Tuesday, September 18, 2012

keeping it real

This last stretch in my pregnancy has been rough. Gone are the days of relishing in that pregnancy glow that everyone seems to be talking about. These days, I often find myself complaining about the 101 aches and pains that I feel all throughout my now unrecognizable body. Sometimes I look at myself in the mirror and don't recognize the person I see. Not to sound so much of a girl but this is the biggest and heaviest I've ever been in my entire life. And for a girl who managed to stay within the realms of 100 lbs for most of her life, I find it hard to look at 150 lbs register on the weighing scale (especially when you weigh in for your regular check up and the nurse's reaction to your weight is a resounding and unmistakable "WHOA!". Ah yes, please feel free to keep your opinions to yourself, thankyouverymuch).

I know this may sound selfish. After all, all this is for my baby. But sometimes, you got to keep it real. And I feel terrible to have to admit that there were days I caught myself saying I just want to get this over with.

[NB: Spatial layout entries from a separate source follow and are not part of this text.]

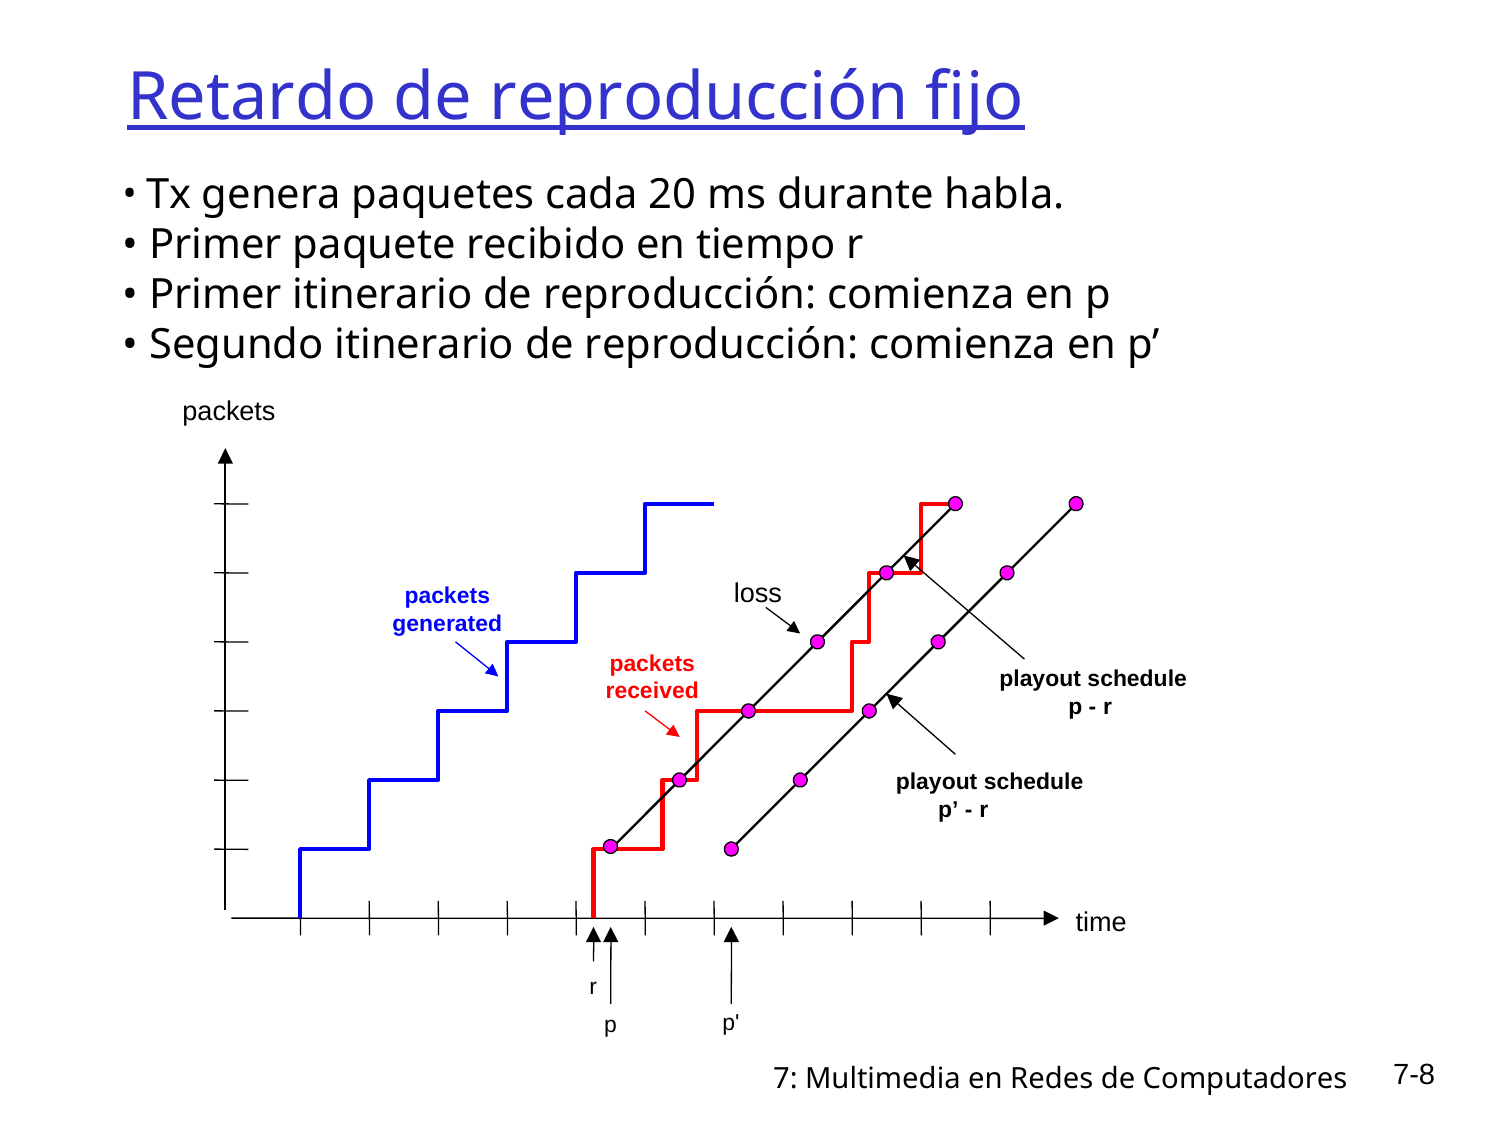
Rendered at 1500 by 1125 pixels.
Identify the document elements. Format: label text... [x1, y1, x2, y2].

text_box [603, 926, 619, 943]
text_box r [589, 971, 598, 1000]
text_box [793, 773, 808, 787]
text_box time [1075, 904, 1127, 937]
text_box [786, 620, 801, 634]
text_box [1043, 910, 1059, 926]
text_box [585, 926, 602, 943]
text_box received [605, 675, 700, 704]
text_box [741, 704, 756, 718]
text_box packets [182, 393, 276, 427]
title Retardo de reproducción fijo [112, 0, 1388, 188]
text_box [603, 839, 618, 854]
text_box Tx genera paquetes cada 20 ms durante habla. Primer paquete recibido en tiempo r Primer itinerario de reproducción: comienza en p Segundo itinerario de reproducción: comienza en p’ [107, 159, 1176, 376]
text_box p’ - r [938, 794, 1032, 823]
text_box [810, 635, 825, 649]
text_box p' [722, 1007, 740, 1036]
text_box playout schedule [895, 767, 1084, 795]
text_box [217, 448, 233, 464]
text_box [724, 842, 739, 856]
text_box packets [404, 580, 491, 608]
text_box loss [734, 575, 783, 609]
text_box [723, 926, 740, 943]
text_box p [604, 1009, 618, 1038]
text_box [1000, 565, 1015, 580]
text_box [672, 773, 687, 787]
text_box [665, 724, 680, 737]
text_box [1069, 496, 1084, 511]
text_box [862, 704, 877, 718]
text_box generated [392, 608, 503, 637]
text_box [903, 555, 921, 572]
text_box packets [609, 648, 696, 675]
text_box [886, 693, 903, 710]
text_box p - r [1068, 691, 1113, 719]
text_box [484, 663, 499, 677]
text_box playout schedule [999, 663, 1188, 692]
text_box [879, 565, 894, 580]
text_box [931, 635, 946, 649]
text_box [948, 496, 963, 511]
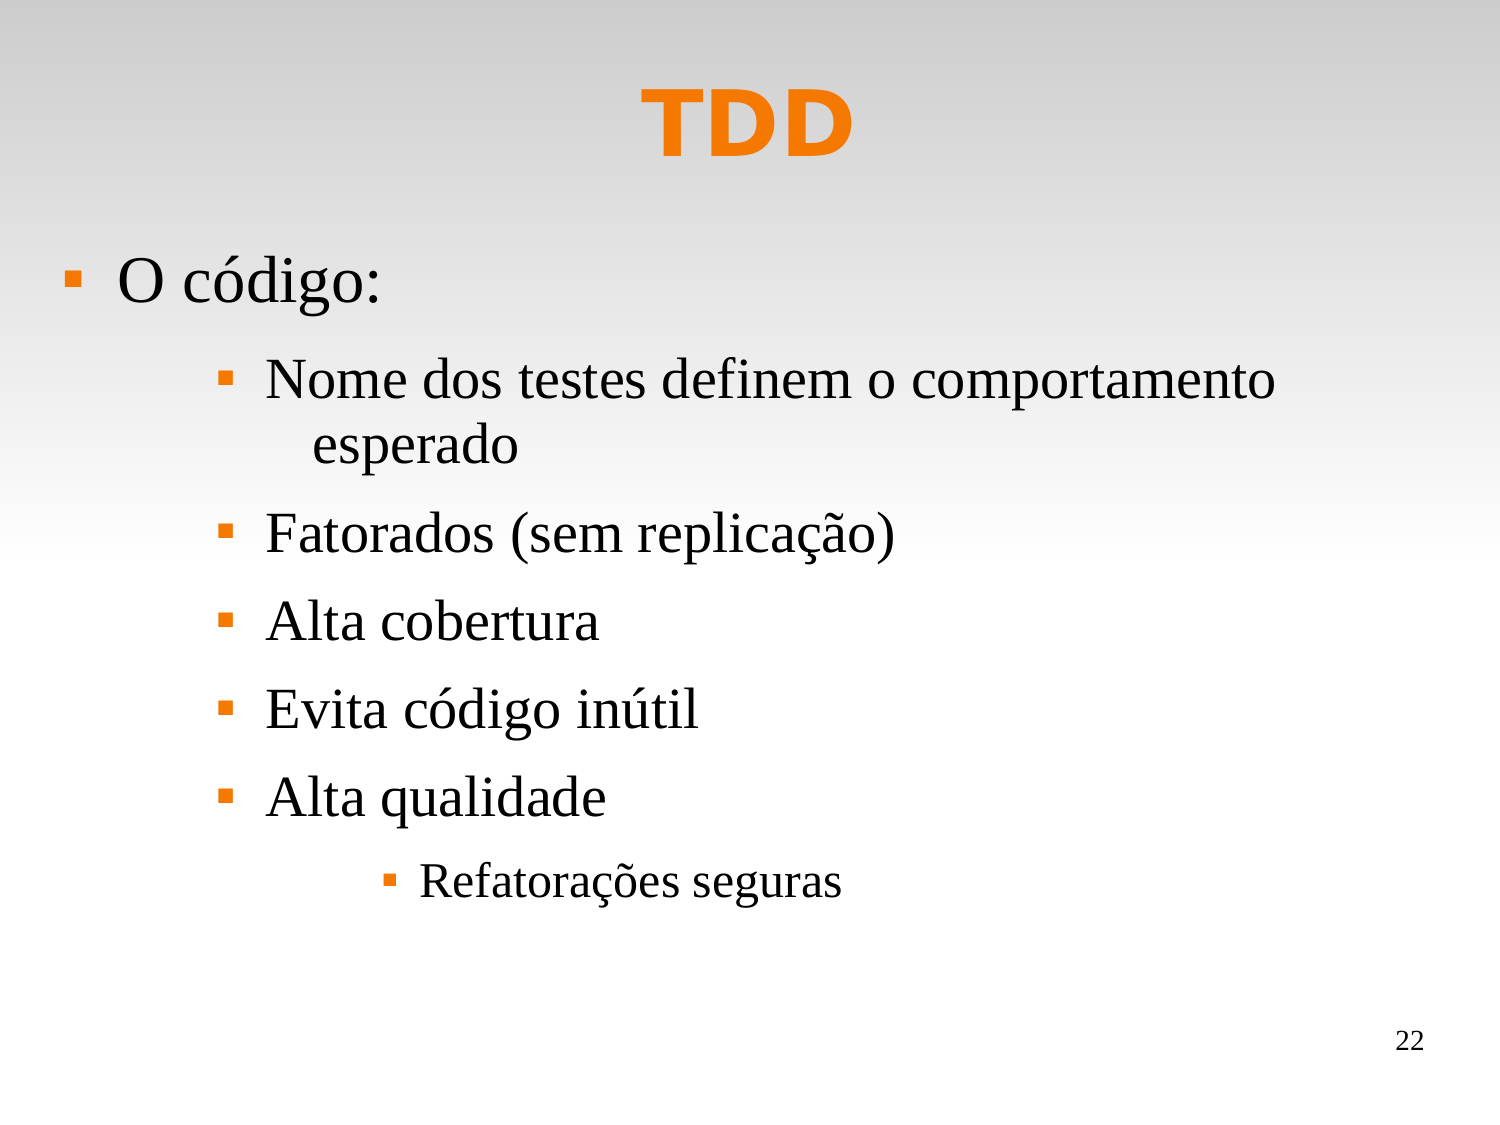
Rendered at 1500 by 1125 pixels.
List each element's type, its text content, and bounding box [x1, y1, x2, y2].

list O código: Nome dos testes definem o comportamento esperado Fatorados (sem replicação)‏ Alta cobertura Evita código inútil Alta qualidade Refatorações seguras [29, 243, 1469, 1087]
title TDD [29, 38, 1469, 211]
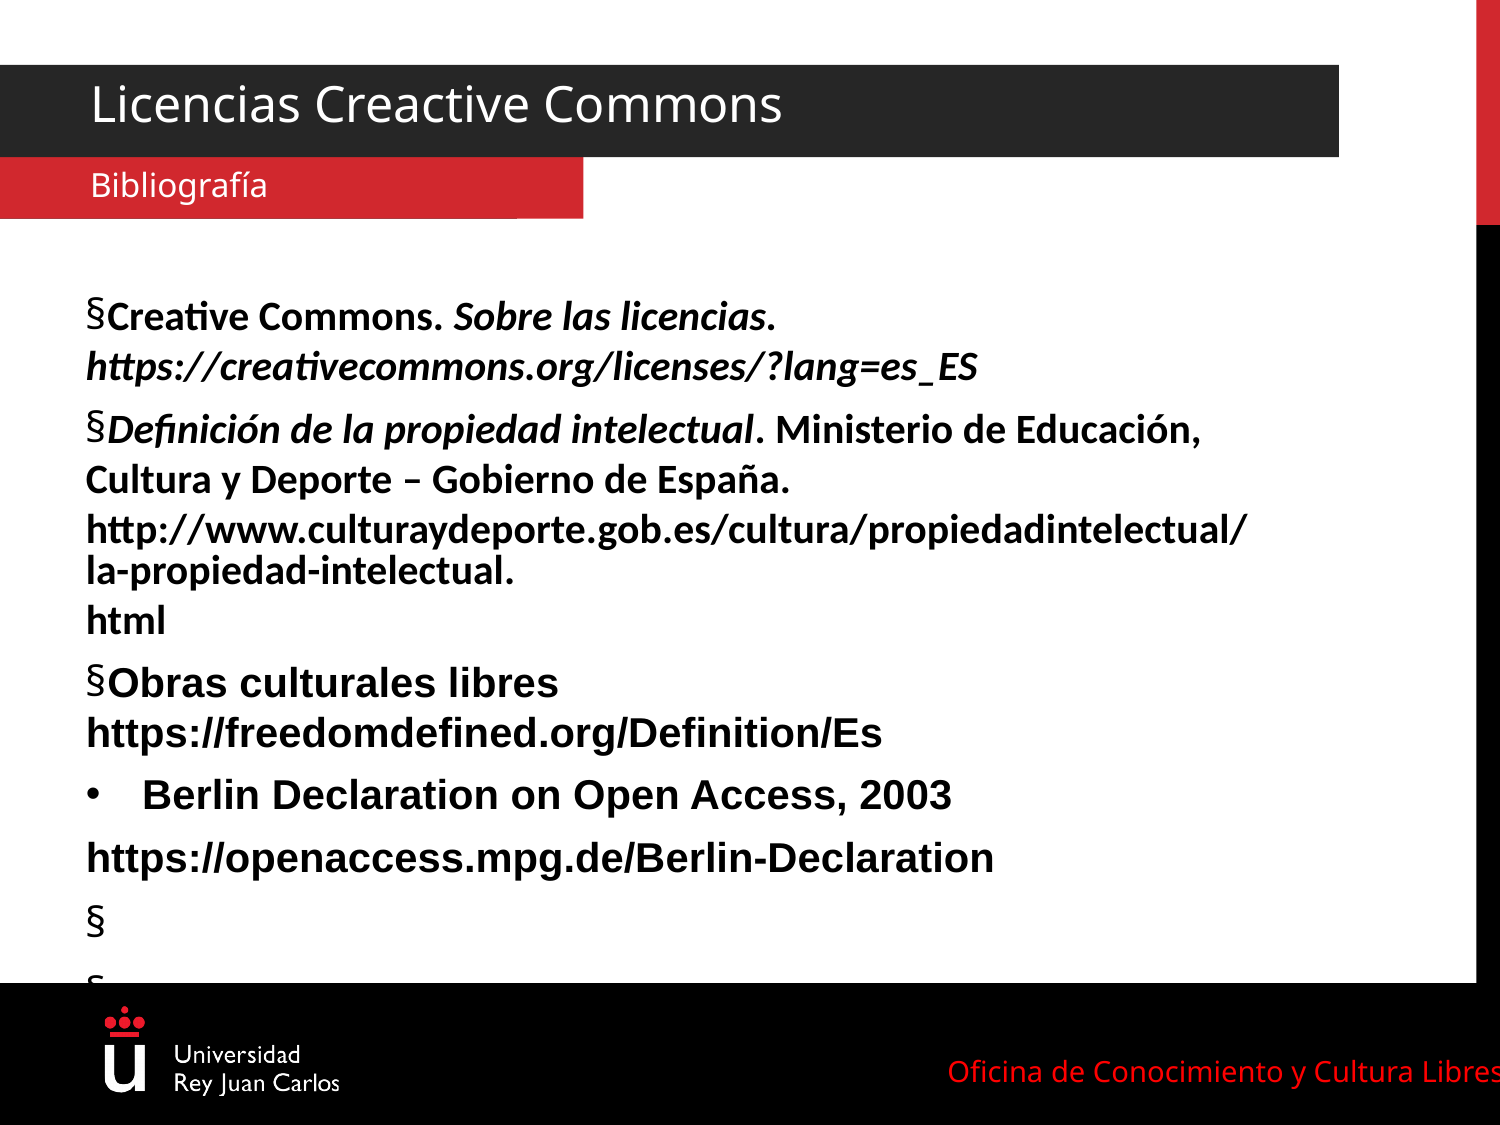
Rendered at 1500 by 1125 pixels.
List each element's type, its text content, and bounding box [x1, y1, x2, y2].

text_box [0, 984, 1500, 1125]
text_box Oficina de Conocimiento y Cultura Libres [932, 1046, 1500, 1097]
text_box Bibliografía [0, 158, 584, 219]
picture [104, 1006, 339, 1096]
text_box Licencias Creactive Commons [0, 64, 1339, 158]
text_box [91, 987, 100, 995]
text_box [73, 261, 1374, 890]
text_box Creative Commons. Sobre las licencias. https://creativecommons.org/licenses/?lang=es_ES Definición de la propiedad intelectual. Ministerio de Educación, Cultura y Deporte – Gobierno de España. http://www.culturaydeporte.gob.es/cultura/propiedadintelectual/la-propiedad-intelectual.html Obras culturales libres https://freedomdefined.org/Definition/Es Berlin Declaration on Open Access, 2003 https://openaccess.mpg.de/Berlin-Declaration [70, 281, 1272, 869]
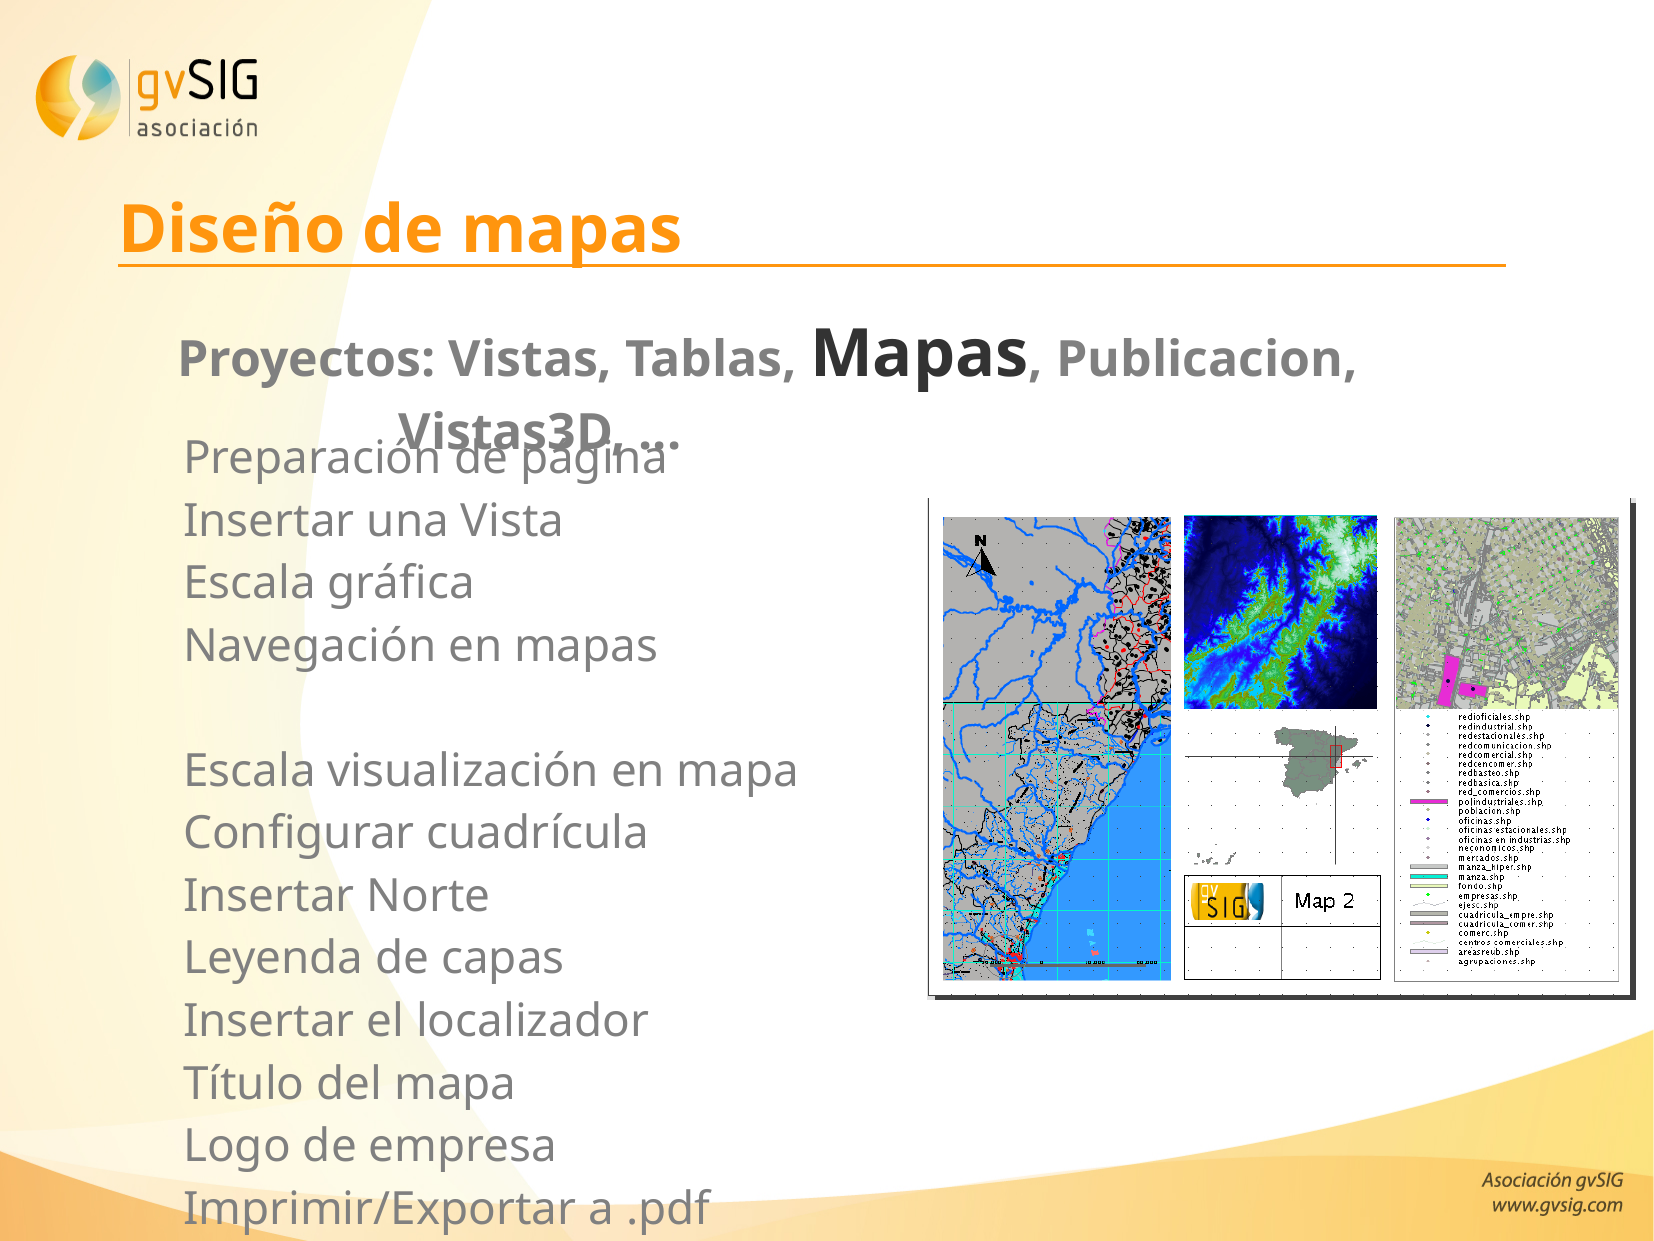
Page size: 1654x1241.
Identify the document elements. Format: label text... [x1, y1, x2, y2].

title Diseño de mapas [118, 177, 1607, 276]
picture [0, 0, 1654, 1241]
title Preparación de página Insertar una Vista Escala gráfica Navegación en mapas Escala visualización en mapa Configurar cuadrícula Insertar Norte Leyenda de capas Insertar el localizador Título del mapa Logo de empresa Imprimir/Exportar a .pdf [183, 484, 1099, 1178]
title Proyectos: Vistas, Tablas, Mapas, Publicacion, Vistas3D, ... [177, 316, 1595, 453]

But my husband, who is made of pure awesome, has a way of taking away all those nasty feelings. His encouraging words like "I'm so proud of you" or "Thank you for carrying my seed" (yes, it makes me laugh every time he says that), remind me to look at the bigger picture.

And this morning, he gave me another bit of sage advice. After telling him how boring it is to stay at home (did I mention that I am now in full time hatching mode?), he said that every day that passes is one day closer to meeting our little one.

And that thought changes everything.